11. A non-transitory storage medium having stored therein instructions that are executable by one or more hardware processors to perform operations comprising:
receiving, at a node of a data lifecycle management system, a stream that includes data;
performing an assessment of the data;
based on the assessment, assigning a data confidence score to the data;
providing the data confidence score to an immutable ledger;
determining whether the data confidence score is great than or equal to a threshold;
in a case where it is determined that the data confidence score is greater than or equal to the threshold, immediately storing the data without performing any cleaning or scanning operations of the data as a data lifecycle operation according to a data lifecycle policy; and
in a case where it is determined that the data confidence score is not greater than or equal to the threshold, performing inspecting, cleaning, and storing of the data as the data lifecycle operation according to the data lifecycle policy.

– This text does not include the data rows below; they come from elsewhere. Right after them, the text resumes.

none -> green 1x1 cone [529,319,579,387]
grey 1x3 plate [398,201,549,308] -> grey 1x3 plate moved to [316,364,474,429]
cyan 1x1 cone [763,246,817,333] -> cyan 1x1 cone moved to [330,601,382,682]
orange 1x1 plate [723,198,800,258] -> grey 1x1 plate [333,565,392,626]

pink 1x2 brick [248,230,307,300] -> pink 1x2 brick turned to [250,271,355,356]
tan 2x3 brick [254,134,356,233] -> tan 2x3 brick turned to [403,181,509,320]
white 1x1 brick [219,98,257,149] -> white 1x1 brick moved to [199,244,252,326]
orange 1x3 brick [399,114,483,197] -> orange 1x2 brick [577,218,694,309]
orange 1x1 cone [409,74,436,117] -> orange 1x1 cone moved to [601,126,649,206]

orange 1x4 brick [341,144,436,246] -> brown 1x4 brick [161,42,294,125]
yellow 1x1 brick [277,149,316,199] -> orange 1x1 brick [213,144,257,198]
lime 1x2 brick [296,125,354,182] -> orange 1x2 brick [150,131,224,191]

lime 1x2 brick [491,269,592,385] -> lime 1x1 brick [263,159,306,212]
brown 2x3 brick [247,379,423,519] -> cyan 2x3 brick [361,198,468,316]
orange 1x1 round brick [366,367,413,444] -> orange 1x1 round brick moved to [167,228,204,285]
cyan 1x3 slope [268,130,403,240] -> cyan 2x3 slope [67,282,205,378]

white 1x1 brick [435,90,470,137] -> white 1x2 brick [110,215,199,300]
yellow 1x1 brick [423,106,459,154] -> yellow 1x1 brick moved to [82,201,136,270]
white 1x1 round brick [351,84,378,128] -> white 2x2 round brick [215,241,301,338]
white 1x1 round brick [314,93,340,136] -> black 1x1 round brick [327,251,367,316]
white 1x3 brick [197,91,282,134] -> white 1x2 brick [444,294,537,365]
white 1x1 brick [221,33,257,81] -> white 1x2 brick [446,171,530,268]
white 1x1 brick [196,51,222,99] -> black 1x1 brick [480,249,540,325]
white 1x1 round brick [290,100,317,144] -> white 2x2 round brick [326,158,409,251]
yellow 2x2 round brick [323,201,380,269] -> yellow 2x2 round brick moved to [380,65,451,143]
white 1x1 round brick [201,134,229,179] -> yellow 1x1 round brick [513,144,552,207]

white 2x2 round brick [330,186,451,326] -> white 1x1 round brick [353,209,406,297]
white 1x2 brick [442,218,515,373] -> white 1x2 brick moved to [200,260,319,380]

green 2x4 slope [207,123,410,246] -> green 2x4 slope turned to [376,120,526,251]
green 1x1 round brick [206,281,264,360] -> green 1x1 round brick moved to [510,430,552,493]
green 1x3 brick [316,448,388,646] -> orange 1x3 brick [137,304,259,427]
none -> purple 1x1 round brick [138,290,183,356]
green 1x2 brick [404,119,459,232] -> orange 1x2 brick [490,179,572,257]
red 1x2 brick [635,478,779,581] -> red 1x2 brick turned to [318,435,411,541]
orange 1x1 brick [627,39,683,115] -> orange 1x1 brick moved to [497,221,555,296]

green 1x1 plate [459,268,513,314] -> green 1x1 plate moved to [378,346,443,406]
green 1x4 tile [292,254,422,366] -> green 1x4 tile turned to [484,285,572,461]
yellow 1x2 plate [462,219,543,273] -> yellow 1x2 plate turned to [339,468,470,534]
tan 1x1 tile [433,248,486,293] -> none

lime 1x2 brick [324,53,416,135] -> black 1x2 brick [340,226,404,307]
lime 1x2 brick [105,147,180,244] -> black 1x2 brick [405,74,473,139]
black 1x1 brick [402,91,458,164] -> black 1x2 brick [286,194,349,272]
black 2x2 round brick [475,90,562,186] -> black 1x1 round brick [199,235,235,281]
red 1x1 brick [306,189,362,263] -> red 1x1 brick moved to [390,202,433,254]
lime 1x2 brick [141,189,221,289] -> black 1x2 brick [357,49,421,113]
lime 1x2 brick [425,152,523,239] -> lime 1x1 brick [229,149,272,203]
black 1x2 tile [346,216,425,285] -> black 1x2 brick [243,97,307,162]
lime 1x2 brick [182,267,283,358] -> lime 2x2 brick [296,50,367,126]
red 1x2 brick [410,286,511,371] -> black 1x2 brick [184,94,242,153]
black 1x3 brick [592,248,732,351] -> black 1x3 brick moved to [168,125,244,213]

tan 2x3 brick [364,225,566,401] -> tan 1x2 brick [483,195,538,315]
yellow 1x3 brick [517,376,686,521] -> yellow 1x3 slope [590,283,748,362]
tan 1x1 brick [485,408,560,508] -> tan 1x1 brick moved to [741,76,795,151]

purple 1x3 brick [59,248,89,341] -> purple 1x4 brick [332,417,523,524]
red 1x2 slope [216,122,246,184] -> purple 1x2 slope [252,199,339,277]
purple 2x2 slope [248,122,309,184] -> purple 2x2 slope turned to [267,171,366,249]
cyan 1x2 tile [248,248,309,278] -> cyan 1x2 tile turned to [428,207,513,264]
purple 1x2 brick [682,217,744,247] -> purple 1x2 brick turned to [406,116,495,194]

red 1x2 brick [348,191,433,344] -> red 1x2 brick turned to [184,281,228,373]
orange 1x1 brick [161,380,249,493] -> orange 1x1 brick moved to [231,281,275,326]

12. The non-transitory storage medium as recited in claim 11, wherein the data lifecycle operation is performed by the node and comprises one of: data processing; data storage; data usage; data archiving; or, data destruction.
13. The non-transitory storage medium as recited in claim 11, wherein the assessment comprises obtaining data confidence metadata, generated at an upstream node, from the immutable ledger.
14. The non-transitory storage medium as recited in claim 11, wherein the assessment comprises evaluating, by the node, the data stream to determine a confidence score of the data as received by the node.
15. The non-transitory storage medium as recited in claim 11, wherein the data lifecycle policy is specific to the data lifecycle operation and to the node.
16. The non-transitory storage medium as recited in claim 11, wherein the data comprises one or more of: third party data; manually entered data; and data generated by an edge device.
17. The non-transitory storage medium as recited in claim 11, wherein the data is received from a data confidence fabric and is associated with a data confidence annotation and a data confidence score.
18. The non-transitory storage medium as recited in claim 11, wherein the data lifecycle policy maps the data confidence score to an aspect of the data lifecycle operation.
19. The non-transitory storage medium as recited in claim 11, wherein the data lifecycle operation that is performed varies depending upon a value of the data confidence score.
20. The non-transitory storage medium as recited in claim 11, wherein except when the data lifecycle operation is destruction of the data, control of the data is passed to a succeeding node after the data lifecycle operation has been performed.